Screen printing or serigraphy is the process of pressing ink through a stencilled mesh screen thus creating a printed design. It’s a popular technique used in a range of different industries, so even if you've never heard of the term before, it’s likely that you’ve worn or used a screen-printed product at some point without even realising.
How Does It Work?
With screen-printing, think of each colour which makes up the design as a layer. Each of these colours needs to be printed separately, one after the other. The actual printing method is a lot like stencilling: each ink colour is pushed through a mesh screen onto the textile, with the help of a squeegee.
Each screen is then cut to the shape the colour will occupy in the design (like a stencil). The more colours there are in the design, the more screens will need to be made and the more steps there will be in the process.
The History Of Screen Printing
Screen-printing is an ancient technique which originates in 10th century China. Though it is most associated with cloth, it has been used on many surfaces: from patterned tiles to other ceramic products.
It wasn’t until the 18th century that the method took off in Europe as a popular alternative to patterns stitched or woven into the fibre of the cloth itself.
How To Do It
First off, you’ll need your supplies. These will be your stencils, your squeegee and your ink. If you’re not working with the stencil method, then you’ll also need emulsion, a light-sensitive liquid which will help when printing precise designs.
To add a layer of colour to the design, you take your T-shirt and stretch it, so it makes a taut, flat surface. Make sure to put something flat inside the T-shirt, because you don’t want your ink seeping through to the other side!
Now place the silk screen over it, pour a dollop of ink over the top, and then quickly sponge it up and down the silkscreen with the squeegee to get an even ink distribution.
Repeat this process with each additional colour.
Then dry your printed product to make sure the ink sets properly and doesn’t bleed into any of the other colours.
If working with emulsion, you’ll need to begin by prepping your screen. Similar to inking it, spread the emulsion evenly across the whole surface and then let it dry, which should take a couple of hours.
Now, create a negative of the design you’d like to print - in other words, a copy of your desired design in black, on transparency.

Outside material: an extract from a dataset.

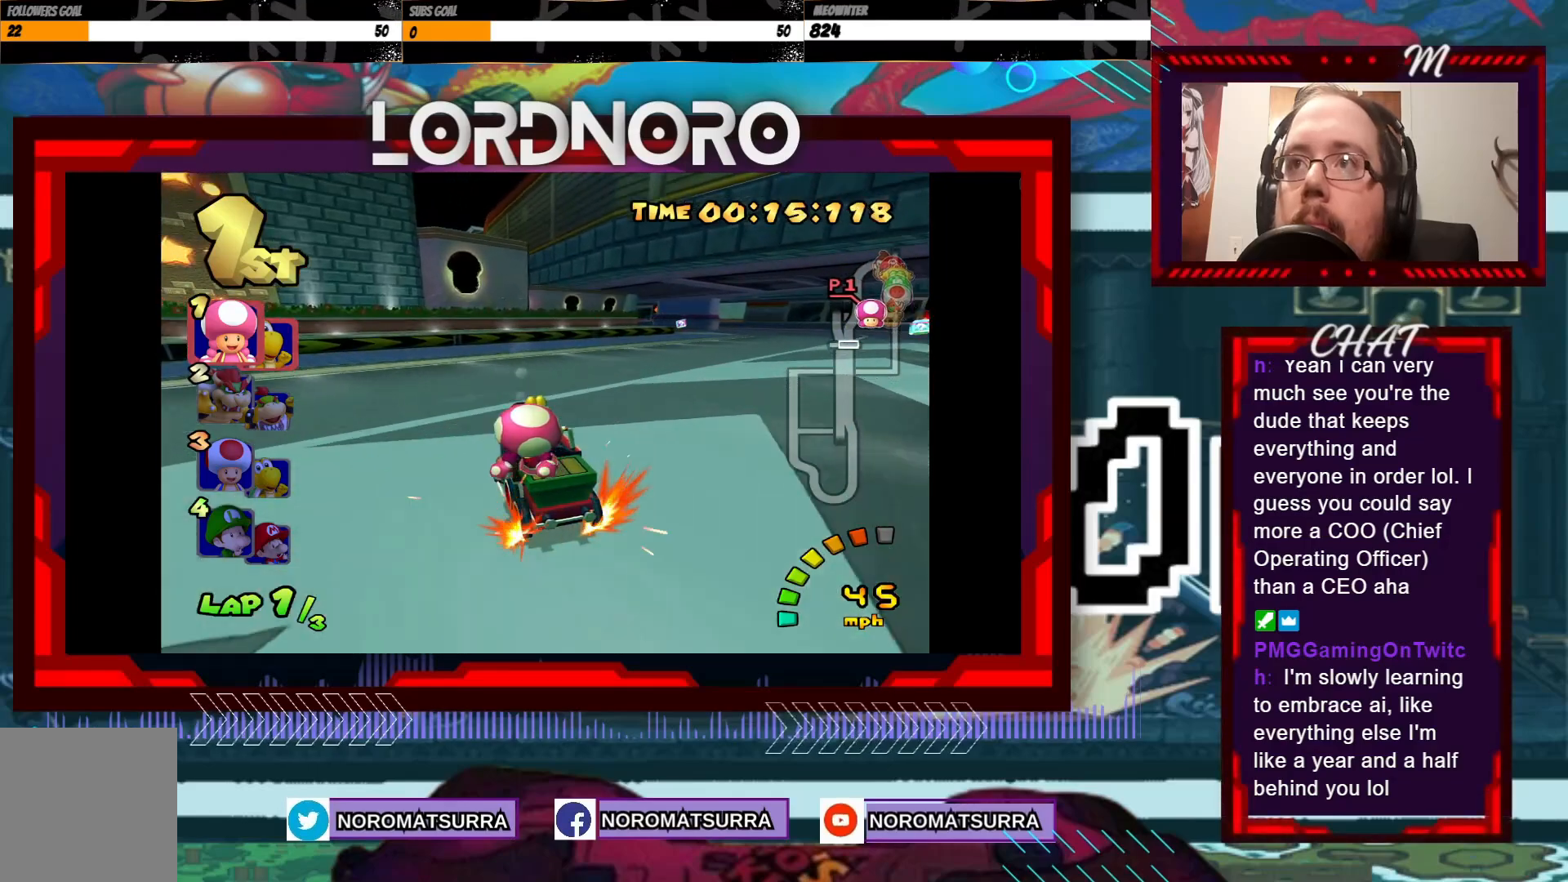
{"buttons": ["A", "R2"], "left_stick": "center", "events": [[383, "left_stick", "left"], [500, "left_stick", "center"]]}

Place this design upside down and flatten it with a piece of glass - you can lift one from a picture frame as long as you give it a wipe-down for dust. Now expose the whole thing to some light - the source of light should be less than three feet away, and the exposure should last about 15 minutes.
This process will ensure that the unexposed part of the T-shirt (the bit which has been hidden by the black design) will be receptive to being printed, while the exposed area will not. Now rinse your screen, and add ink as above. Once the ink has set, iron it to seal in the design once and for all. And you’re away!
Here at The Fabric Printer, we built our business around screen-printing. We’ve been doing it right here in Perth for over twenty years (a mere drop in the ocean compared to the printers of the Song Dynasty!). And while styles might of changed the process remains largely the same and is used to print graphics on t-shirts, hoodies and caps.
There is also a vibrant DIY scene with people learning how to make their own unique apparel. We hope this guide can inspire a few more people to take up the screen printing and the skill can be celebrated long into the future.